11 July 2019

Kargil-Kid-Kite

The summer of 1999, my 1st standard was completed. Though I was in a primary school of a village, my mom was serious about my studies and I had to go to school every day. And before the freedom of two months of holidays could pass by my cheeks, Kargil war got set in. The milieu in my home turned grave as my father was in the army. He had to go back before the completion of his holidays. Mom would cry and I could just watch. 

Though I knew what was going on, I couldn't understand the gravity of it. Home had become dull than before and that's why I got immersed in the cheap thrills of the gully. Of all the things that went around me, flying a kite was a fancy that was pending for a long while. I didn't know how to make a kite and definitely didn't know how to make one fly. Setting it in a flight was like a magic to me. I would think how something as mortal as that can fly just by a thread. And I always wanted to feel that excitement. 

In the retail stores, though the ready-made kites were available for a rupee. That time, a rupee in a kid's hand was worth more than an iPhone now. And even if I had managed to get a rupee, I was supposed to spend it with prior permission of my mom. She would think if she let's me spend money I'll be addicted to the eatables in the shops.

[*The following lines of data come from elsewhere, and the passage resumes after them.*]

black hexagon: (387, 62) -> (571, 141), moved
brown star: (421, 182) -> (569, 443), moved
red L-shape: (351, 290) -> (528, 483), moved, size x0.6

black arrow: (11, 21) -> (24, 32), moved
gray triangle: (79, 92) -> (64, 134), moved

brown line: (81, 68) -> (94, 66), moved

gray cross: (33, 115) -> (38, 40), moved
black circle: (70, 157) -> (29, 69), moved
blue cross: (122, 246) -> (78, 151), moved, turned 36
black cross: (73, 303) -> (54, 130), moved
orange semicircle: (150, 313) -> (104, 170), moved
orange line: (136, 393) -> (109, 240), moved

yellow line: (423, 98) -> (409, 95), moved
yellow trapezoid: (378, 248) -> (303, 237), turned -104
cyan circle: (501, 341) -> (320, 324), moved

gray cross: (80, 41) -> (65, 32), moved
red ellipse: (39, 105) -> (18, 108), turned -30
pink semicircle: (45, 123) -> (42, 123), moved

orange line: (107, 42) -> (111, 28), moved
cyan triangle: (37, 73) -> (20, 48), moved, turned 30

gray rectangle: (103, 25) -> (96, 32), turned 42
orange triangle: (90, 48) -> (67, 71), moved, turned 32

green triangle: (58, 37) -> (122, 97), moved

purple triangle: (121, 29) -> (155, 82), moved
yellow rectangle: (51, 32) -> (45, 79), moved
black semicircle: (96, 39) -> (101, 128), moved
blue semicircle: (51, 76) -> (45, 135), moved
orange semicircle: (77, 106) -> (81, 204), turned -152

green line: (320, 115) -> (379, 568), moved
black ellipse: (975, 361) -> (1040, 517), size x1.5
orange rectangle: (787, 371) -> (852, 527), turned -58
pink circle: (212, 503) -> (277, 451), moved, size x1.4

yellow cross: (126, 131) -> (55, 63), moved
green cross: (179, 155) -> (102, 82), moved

But you know, despite everything magic happens sometimes. The universe listens to those silent prayers and makes them true. As one random noon when I was sitting in the school ground waiting for my usual friends. An adrift kite was wriggling in air to make a landing. I ran towards it to get hold of it. It was beautiful. Green background, filled with a crescent moon and a star, in small boxes all over it. Of all the kites made out of newspaper, this one looked more elegant. Before someone came looking for it, I secretly went to some other place to play with it.

A piece of thread that was still left with it and I would run around to make it fly. It flied when I ran, then again it was down when I would stop. After repeated attempts to make it fly, I decided it might need more thread and I decided to ask for it from mom. Late in the evening when I went home, I told mom what I was blessed with in all excitement. Then I showed it to her in the kitchen. The moment she laid eyes on it she turned red and snatched it from me. In an angry tone she said, "Bloody crescents and stars" and crumbled it. Throwing it in a corner, she slapped me saying, "Your father is fighting there and you bring these nasty things". She was in tears and I started wailing.

In tears, looking at the crumpled ball of green that poked the sticks out of it I wondered, "the crescent moon is the same and the stars, what our ancestors had become". Why would mom do that…and I wailed.